**WHAT TO WORK ON**
Reproduce every entry below, substituting "gaugectl" for each occurrence of "meterctl" and leaving everything else unchanged. Omit the pictures from your reproduction.

**SUPPLIED RECORDS**
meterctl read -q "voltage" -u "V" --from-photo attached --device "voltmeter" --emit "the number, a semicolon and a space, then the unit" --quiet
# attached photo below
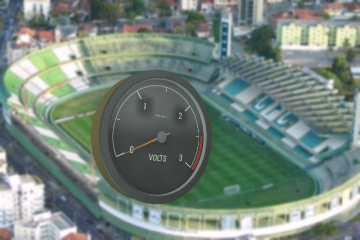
0; V
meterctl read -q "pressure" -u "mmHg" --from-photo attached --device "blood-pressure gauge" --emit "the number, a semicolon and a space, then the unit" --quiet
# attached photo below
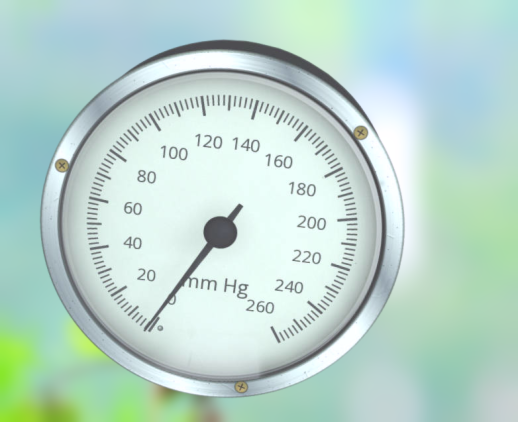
2; mmHg
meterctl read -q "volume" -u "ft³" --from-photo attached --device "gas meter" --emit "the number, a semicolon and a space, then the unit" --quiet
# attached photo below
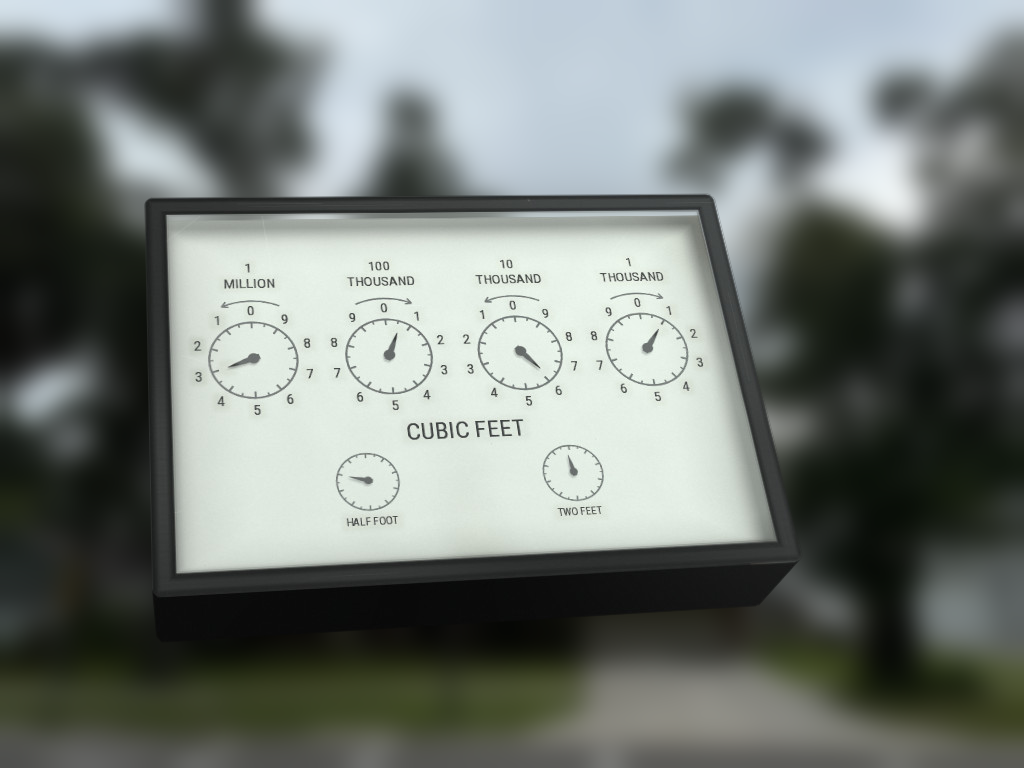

**WRITTEN SOLUTION**
gaugectl read -q "voltage" -u "V" --from-photo attached --device "voltmeter" --emit "the number, a semicolon and a space, then the unit" --quiet
# attached photo below
0; V
gaugectl read -q "pressure" -u "mmHg" --from-photo attached --device "blood-pressure gauge" --emit "the number, a semicolon and a space, then the unit" --quiet
# attached photo below
2; mmHg
gaugectl read -q "volume" -u "ft³" --from-photo attached --device "gas meter" --emit "the number, a semicolon and a space, then the unit" --quiet
# attached photo below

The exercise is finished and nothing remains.